» **Given entries**
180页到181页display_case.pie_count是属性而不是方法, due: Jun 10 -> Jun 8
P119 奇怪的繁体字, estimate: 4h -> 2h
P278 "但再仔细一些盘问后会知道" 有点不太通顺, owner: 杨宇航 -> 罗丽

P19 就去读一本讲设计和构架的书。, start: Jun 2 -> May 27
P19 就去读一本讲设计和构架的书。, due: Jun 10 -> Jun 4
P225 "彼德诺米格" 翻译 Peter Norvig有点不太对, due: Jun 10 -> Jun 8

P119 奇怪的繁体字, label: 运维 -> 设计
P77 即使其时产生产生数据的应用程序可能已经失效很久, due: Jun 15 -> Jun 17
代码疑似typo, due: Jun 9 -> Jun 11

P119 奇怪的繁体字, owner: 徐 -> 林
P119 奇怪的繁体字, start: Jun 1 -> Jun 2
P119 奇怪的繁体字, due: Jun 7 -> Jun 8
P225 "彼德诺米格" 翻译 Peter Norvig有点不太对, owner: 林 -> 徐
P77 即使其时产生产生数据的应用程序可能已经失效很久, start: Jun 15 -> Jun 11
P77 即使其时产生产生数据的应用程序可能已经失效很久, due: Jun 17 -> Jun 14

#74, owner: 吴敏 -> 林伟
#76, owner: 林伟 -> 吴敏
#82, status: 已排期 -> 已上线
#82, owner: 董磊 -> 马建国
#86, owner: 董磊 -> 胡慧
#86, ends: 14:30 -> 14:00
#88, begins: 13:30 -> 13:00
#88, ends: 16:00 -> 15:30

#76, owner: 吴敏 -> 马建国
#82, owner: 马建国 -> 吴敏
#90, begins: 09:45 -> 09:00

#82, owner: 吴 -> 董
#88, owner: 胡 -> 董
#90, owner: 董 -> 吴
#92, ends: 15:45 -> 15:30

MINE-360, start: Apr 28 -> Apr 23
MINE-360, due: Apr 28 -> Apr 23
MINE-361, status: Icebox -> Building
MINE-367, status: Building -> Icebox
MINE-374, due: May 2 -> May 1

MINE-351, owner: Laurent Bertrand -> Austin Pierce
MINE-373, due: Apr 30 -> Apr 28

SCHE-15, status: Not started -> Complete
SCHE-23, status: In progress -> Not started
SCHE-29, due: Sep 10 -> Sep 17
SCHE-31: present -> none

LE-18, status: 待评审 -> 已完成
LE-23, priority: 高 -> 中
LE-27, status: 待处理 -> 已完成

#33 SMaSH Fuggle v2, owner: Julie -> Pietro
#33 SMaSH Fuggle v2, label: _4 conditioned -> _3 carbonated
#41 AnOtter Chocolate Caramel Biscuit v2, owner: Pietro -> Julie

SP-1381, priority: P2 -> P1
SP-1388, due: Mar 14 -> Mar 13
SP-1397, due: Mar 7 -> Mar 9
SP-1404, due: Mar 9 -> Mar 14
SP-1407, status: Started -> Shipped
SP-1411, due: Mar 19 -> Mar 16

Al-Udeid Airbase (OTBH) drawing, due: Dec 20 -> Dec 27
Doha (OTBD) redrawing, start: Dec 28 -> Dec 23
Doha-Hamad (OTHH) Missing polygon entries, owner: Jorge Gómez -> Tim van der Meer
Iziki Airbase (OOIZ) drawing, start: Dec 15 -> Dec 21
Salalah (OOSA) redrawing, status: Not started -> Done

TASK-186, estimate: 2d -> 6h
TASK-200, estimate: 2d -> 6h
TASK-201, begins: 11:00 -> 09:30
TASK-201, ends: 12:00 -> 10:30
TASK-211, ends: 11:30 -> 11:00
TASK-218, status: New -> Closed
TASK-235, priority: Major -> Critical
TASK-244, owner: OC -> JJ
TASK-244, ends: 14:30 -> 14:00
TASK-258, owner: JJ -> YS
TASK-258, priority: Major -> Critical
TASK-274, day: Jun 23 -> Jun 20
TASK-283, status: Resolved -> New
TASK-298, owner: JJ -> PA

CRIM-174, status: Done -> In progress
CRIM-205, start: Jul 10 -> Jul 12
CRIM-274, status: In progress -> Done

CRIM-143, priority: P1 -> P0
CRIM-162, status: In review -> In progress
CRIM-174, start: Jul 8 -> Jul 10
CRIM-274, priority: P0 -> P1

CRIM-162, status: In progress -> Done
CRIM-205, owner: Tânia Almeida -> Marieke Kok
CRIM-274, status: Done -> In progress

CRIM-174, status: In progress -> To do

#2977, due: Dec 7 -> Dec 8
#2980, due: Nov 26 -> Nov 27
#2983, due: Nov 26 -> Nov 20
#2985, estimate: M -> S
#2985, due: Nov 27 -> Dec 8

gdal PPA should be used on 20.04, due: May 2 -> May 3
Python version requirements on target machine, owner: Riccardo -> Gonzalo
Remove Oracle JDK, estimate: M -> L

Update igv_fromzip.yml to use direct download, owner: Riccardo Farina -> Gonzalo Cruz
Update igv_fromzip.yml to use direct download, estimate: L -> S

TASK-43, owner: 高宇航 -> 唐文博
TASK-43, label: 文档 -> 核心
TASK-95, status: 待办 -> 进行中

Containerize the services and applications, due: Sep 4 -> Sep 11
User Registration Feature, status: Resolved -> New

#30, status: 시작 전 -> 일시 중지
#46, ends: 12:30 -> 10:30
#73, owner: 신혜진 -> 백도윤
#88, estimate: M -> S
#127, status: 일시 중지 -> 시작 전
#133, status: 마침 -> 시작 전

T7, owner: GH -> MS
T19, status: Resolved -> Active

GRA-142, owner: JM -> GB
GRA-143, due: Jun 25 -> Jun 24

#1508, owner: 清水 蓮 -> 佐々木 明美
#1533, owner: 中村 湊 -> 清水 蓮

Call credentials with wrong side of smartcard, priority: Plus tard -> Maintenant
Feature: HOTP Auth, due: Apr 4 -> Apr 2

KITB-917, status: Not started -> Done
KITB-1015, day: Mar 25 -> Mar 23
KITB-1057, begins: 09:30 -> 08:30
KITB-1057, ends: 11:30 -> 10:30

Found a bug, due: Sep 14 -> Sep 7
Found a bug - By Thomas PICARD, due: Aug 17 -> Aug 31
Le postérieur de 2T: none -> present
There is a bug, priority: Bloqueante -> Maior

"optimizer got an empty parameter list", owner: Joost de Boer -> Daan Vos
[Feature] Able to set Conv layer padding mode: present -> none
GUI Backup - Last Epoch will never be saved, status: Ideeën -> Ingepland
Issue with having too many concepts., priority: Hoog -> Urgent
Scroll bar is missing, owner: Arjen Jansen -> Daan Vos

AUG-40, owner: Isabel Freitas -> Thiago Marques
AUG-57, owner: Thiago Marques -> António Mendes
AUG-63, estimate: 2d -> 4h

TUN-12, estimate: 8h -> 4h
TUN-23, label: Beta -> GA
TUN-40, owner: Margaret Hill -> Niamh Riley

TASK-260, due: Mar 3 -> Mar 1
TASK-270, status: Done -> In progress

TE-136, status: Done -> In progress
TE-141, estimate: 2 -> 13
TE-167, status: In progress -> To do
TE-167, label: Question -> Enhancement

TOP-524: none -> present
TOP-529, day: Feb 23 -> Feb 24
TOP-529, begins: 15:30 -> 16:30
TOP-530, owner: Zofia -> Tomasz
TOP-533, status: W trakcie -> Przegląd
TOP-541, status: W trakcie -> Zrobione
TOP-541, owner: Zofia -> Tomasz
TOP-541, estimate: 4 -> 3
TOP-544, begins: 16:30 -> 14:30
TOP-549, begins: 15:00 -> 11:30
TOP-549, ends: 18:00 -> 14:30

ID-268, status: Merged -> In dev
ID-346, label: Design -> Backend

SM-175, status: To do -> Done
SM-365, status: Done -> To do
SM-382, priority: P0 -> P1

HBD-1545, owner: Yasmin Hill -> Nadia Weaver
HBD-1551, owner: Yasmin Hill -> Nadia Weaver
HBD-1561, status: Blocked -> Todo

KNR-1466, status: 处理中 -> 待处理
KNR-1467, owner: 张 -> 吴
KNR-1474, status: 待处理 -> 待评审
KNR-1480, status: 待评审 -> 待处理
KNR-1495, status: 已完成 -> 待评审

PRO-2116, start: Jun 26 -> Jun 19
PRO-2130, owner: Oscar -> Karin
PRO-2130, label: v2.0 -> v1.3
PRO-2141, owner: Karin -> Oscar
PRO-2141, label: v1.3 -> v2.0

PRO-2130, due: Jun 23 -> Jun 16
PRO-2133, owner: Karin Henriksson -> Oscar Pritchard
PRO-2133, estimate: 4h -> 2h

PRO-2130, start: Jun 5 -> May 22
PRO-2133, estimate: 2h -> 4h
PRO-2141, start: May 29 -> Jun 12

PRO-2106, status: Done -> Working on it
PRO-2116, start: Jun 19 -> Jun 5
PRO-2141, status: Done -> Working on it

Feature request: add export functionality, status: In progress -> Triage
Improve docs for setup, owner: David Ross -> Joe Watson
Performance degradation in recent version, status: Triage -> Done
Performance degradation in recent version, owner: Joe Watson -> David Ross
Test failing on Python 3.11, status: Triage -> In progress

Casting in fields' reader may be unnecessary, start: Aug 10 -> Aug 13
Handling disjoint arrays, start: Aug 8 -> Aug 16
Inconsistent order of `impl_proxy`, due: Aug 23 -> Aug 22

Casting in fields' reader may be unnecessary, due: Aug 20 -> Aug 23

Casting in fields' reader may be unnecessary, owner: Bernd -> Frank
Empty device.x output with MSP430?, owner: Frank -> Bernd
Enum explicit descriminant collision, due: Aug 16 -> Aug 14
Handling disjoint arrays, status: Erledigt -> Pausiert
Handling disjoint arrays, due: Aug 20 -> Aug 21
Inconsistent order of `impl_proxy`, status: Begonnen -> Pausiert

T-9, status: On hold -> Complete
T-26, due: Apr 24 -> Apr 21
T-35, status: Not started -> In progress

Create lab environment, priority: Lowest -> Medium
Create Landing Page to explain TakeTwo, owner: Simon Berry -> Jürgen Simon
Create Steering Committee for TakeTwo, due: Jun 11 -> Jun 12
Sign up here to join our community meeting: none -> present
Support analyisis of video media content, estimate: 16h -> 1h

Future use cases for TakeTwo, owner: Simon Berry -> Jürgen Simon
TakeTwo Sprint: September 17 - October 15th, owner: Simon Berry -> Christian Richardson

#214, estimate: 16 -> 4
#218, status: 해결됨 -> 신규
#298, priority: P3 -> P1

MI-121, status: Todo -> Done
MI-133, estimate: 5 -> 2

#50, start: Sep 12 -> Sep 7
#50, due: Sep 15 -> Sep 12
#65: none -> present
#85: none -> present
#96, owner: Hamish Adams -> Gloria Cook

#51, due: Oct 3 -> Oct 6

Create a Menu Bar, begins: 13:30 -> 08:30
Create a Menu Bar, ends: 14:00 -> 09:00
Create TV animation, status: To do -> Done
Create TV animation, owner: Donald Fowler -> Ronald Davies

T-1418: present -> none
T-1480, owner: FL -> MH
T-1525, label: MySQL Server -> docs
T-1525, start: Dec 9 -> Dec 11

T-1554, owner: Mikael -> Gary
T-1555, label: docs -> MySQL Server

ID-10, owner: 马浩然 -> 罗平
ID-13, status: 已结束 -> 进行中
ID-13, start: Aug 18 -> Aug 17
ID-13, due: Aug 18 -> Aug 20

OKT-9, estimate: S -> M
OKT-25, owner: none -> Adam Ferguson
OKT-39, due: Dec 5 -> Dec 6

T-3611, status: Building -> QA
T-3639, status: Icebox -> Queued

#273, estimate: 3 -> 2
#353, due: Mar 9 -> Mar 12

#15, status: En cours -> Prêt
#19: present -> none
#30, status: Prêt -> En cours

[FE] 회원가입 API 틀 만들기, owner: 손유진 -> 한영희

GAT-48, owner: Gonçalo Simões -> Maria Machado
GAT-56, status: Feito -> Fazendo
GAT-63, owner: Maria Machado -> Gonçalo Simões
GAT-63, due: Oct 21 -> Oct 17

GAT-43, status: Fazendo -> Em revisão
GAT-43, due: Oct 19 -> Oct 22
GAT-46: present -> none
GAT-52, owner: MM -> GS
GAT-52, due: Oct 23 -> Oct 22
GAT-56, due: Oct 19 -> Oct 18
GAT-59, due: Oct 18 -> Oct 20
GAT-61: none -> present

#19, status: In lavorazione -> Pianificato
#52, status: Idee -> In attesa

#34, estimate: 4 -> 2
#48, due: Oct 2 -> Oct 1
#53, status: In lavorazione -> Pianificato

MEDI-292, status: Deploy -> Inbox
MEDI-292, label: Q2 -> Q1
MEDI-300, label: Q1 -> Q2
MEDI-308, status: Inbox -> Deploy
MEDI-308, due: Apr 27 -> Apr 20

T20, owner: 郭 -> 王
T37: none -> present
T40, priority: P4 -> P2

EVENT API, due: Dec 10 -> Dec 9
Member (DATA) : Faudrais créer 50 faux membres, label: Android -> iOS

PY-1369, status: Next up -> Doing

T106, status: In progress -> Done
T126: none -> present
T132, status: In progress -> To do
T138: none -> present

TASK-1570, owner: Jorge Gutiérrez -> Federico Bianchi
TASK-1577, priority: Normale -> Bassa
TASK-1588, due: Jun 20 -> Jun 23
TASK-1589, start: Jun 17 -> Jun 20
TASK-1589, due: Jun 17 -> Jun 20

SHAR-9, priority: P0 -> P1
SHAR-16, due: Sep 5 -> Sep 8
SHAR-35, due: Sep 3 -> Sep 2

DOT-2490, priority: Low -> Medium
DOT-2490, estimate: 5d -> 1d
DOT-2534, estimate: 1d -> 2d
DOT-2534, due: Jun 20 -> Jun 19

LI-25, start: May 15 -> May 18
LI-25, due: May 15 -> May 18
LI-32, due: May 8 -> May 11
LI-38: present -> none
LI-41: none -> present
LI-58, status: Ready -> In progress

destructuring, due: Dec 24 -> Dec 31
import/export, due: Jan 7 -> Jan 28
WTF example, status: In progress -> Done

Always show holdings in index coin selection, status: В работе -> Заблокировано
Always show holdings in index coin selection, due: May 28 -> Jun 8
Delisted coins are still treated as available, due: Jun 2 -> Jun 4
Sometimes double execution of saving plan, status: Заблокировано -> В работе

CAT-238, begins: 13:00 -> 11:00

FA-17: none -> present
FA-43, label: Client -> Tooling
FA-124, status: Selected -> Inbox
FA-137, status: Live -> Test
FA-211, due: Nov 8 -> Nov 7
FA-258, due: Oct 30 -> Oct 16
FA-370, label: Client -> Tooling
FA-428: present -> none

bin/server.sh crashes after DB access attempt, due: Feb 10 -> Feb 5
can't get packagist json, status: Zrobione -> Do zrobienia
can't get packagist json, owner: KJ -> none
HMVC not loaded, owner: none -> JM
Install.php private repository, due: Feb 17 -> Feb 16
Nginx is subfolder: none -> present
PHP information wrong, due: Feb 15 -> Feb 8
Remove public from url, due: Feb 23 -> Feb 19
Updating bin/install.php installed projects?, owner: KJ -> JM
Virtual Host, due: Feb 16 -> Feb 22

» **Problem to solve**
Given the records above, return exactly the lines starting at the line containing "LI-58, status: Ready -> In progress" and ending at the line containing "FA-137, status: Live -> Test", including both.

» **Written answer**
LI-58, status: Ready -> In progress

destructuring, due: Dec 24 -> Dec 31
import/export, due: Jan 7 -> Jan 28
WTF example, status: In progress -> Done

Always show holdings in index coin selection, status: В работе -> Заблокировано
Always show holdings in index coin selection, due: May 28 -> Jun 8
Delisted coins are still treated as available, due: Jun 2 -> Jun 4
Sometimes double execution of saving plan, status: Заблокировано -> В работе

CAT-238, begins: 13:00 -> 11:00

FA-17: none -> present
FA-43, label: Client -> Tooling
FA-124, status: Selected -> Inbox
FA-137, status: Live -> Test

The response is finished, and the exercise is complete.